ABC’s Greater Houston Chapter’s Young Professional program, founded in the early 2000s, was somewhat floundering when Mabile and a few other folks got involved and rejuvenated it. Their primary focus was interfacing with student chapters and building scholarship applications. Historically, the group received between four to seven scholarship applications each year. During Mabile’s first year in charge, they received 27. 

Sandy Lynch, vice president of public affairs and member services for ABC National, heard of the resounding success and approached Mabile to spearhead the creation of a national Young Professionals group, so he dove into that enterprise with equal aplomb.

But the Young Professionals group is just the tip of the iceberg when it comes to ABC involvement. He’s always been interested in politics, which has naturally led him to become a part of ABC Greater Houston’s PAC Committee. He was elected PAC chair in 2011 at age 26, serving for five years. 

In 2013, Mabile got on the chapter board of directors, becoming secretary in 2016 and, in 2018, he joined the ABC National board. Currently, he’s serving his second year as the national Free Enterprise Alliance chair and his third year as a national board member. 

“Making connections with people who have different perspectives from you is so important, and I’m so grateful ABC has afforded me the opportunity to meet folks who have become my go-to sounding boards,” Mabile says. 

Last year, four months before his 36th birthday, he was sworn in the youngest-ever board chairman of the ABC Greater Houston Chapter. “I am greatly humbled and honored by the great trust that my colleagues and peers have placed in me to lead this amazing organization,” Mabile says. 

In the near future, Mabile plans to run for regional vice chair. In the long term, he wishes to continue his involvement in FEA and become part of the membership and chapter development committees.

BEYOND THE BOARDROOM 

Considering all the ABC groups Mabile has a hand in, both at the local and national level, it wouldn’t seem possible that he could be even more civically involved—and yet, he still manages to make time for giving back to his community and engagement with young people in order to foster interest in skilled trade careers. 

From 2011 to 2013, Mabile served as ABC Greater Houston’s student chapter liaison at the University of Houston, Texas A&M and Sam Houston State University.
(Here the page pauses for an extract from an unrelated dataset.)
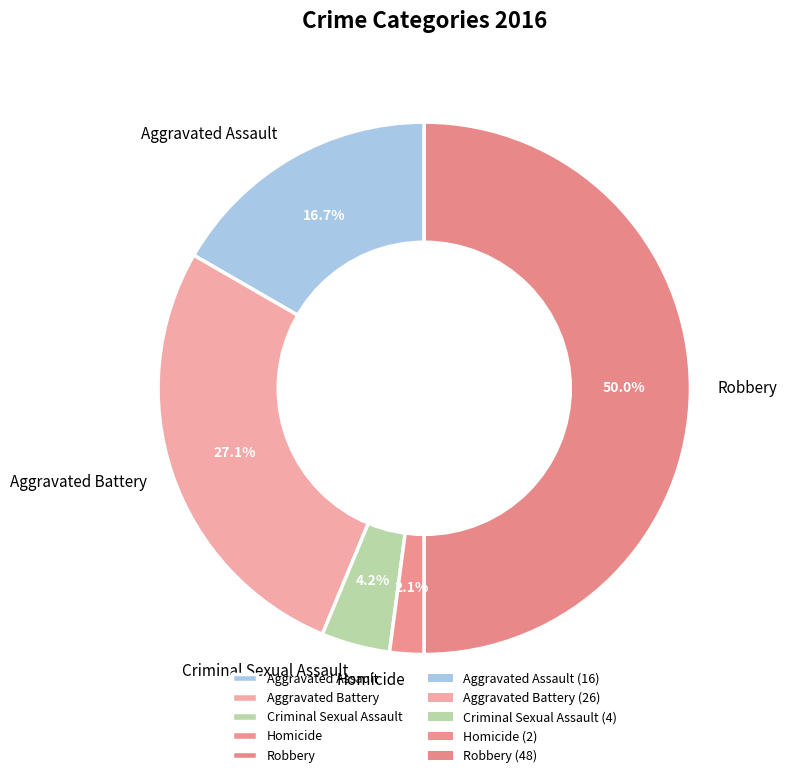

Which has a higher value, Aggravated Battery or Criminal Sexual Assault?

Aggravated Battery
He is currently serving as chairman for the chapter’s education affiliate, the Construction Maintenance and Education Foundation (CMEF). As chairman, he has executive oversight of programs that provide craft training and apprenticeship to more than 3,000 students at 66 Houston area high schools, as well as more than 2,000 students at CMEF and three local community colleges. Last year, CMEF began in-house craft training and maxed out their capacity in all classes. 

“Where you can lead, you need to lead. If you have a talent or a gift, you need to put it to work,” he says.
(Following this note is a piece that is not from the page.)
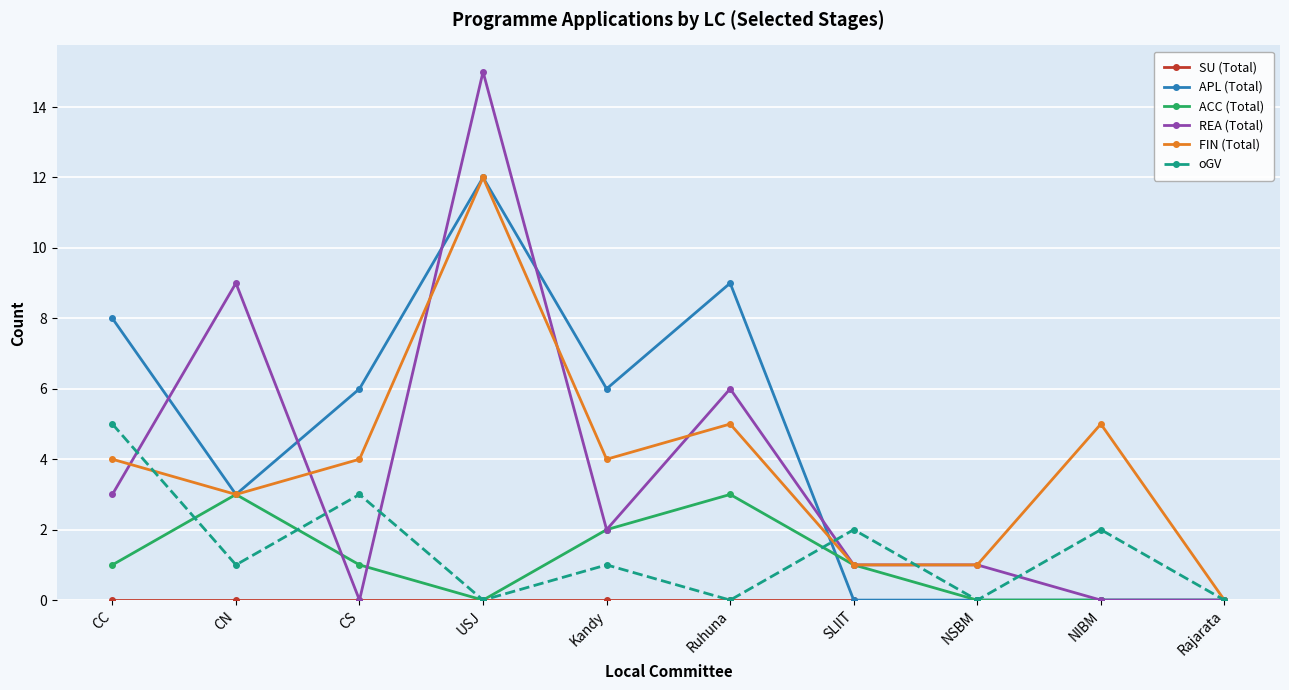

Where does the oGV series first go above 1?

CC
THE FUTURE OF THE INDUSTRY

Mabile admits that what drives him is leaving the world and the industry a better place for his three daughters, Maggie, Katie and Annie. “I would love to see this industry be a place where my daughter could turn 18 and say, ‘Dad, I want to be a welder,’ and I know she would be welcome,” he says. “I am working to make this industry more welcoming to women, and more open to all people. I am not sitting idly by to wait for this goal to be achieved by others.”
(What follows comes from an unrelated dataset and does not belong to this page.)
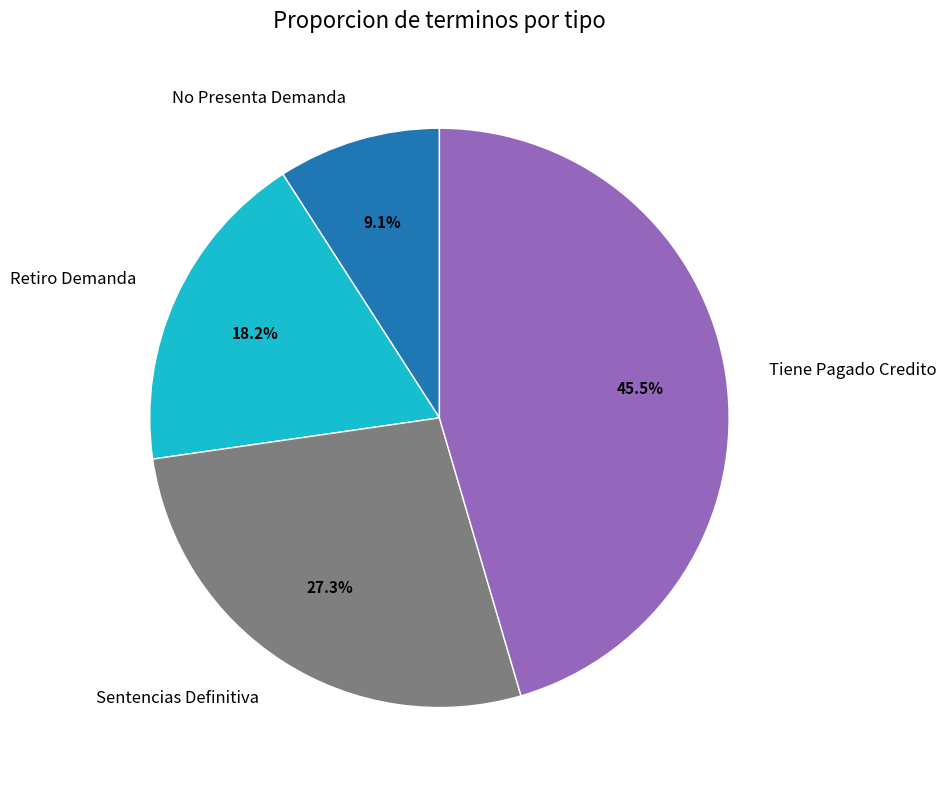

To the nearest percent, what is the average slice percentage?

25%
To help accomplish that goal, Mabile has spoken to more than 4,000 high school and community college students about pursuing construction as a viable career path. He’s also taken part in several professional and academic conference panels where he’s spoken about opportunities in the industry and the great need for diversity of both people and thought in construction. As chairman of ABC Greater Houston, he approved the foundation of the LOGIC women’s peer group committee, and he has spoken to that committee about the path to the board of directors at ABC.  

“For our industry to continue to be a leader on the world stage, we need the best and brightest this country has to offer. I am convinced that as this industry opens its doors to more women and people of color, we will see amazing increases in safety, innovation, quality, productivity and financial gain for the entire industry,” Mabile says.